5 comments on “Goods and Services Tax (GST): Demystified


Can you plz explain, preferabley with an illustration, how the present indirect tax system works?
For eg if i need to ship some goods that i purchased in State A to State D and the vehicle(a truck) has to move across State B and State C to reach State D, then how will it work legally?

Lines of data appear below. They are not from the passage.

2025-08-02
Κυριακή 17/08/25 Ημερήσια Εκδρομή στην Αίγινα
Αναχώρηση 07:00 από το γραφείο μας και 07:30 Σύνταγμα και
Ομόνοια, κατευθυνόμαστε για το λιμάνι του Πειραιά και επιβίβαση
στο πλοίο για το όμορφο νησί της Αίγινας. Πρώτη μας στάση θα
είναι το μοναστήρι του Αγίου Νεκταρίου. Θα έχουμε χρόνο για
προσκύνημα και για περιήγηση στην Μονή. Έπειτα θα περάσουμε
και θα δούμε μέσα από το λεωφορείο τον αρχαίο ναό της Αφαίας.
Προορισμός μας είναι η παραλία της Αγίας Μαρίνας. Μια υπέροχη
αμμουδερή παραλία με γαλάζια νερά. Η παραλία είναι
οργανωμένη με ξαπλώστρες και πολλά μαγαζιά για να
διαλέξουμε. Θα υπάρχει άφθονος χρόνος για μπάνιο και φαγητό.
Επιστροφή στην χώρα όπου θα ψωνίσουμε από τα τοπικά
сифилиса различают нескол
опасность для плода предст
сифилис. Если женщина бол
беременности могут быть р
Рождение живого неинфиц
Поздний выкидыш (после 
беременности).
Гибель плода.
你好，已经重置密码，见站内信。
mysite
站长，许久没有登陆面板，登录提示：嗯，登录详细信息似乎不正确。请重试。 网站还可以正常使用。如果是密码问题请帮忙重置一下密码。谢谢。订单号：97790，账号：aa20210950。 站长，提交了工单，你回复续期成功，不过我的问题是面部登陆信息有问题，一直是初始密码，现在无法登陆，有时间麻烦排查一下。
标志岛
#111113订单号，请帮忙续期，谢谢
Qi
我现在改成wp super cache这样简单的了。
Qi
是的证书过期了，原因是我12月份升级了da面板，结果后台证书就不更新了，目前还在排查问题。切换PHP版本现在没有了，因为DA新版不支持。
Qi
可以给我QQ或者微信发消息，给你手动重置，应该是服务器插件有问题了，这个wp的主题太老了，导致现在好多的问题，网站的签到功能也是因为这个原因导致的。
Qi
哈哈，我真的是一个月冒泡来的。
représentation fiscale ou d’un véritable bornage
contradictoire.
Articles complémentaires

Firstly, no indirect tax will be paid on the goods in state B and state C. Let’s say, a good is manufactured in Rajasthan and sold in Assam.
1. The manufacturer of the goods will have to pay excise duty levied by the Central Governnment.
2. He will have to pay Central sales tax (CST) levied by the centre on the interstate trade in goods
3. He will have to VAT to the Government of Assam on the sale of goods in the state.
4. He might have to pay entry tax to the Government of Assam. This tax is imposed only on some goods.
5. He will not have to pay Octroi (similar to entry taxes), as it is applicable only in the states of Maharashtra and Gujarat.

If GST is implemented, all the above taxes will be replaced by a single tax.


All of these taxes you mentioned above will have to be borne by the manufacturer and none by the purchaser?
Apart from CENVAT and CST which are levied by the Central Govt arent there taxes levied by both these states i.e. Rajasthan and Assam?


There are two types of taxes- direct and indirect. “An indirect tax is a tax collected by an intermediary from the person who bears the ultimate economic burden of the tax”- Wikipedia. The very concept of indirect tax delineates that ultimately it is consumers who will have to bear the burden of the tax. Let’s take another illustration. A manufacturer produces a good in Rajasthan and sells it to a retailer in Assam. The manufacturer will pay excise, CST and Assam VAT. The price charged by the manufacturers from the retailers will be inclusive of these taxes. Now, if the retailer sells this to the consumers he will have to pay VAT. He can claim a tax credit on VAT already paid by the manufacturer. The price charged to the consumers will be inclusive of VAT. I suggest you to watch this video by Investopedia on what is indirect tax: // An indirect tax is levied on goods or services rather than on an individual or a company.
As far as my knowledge goes, there will be no taxes levied by both the states.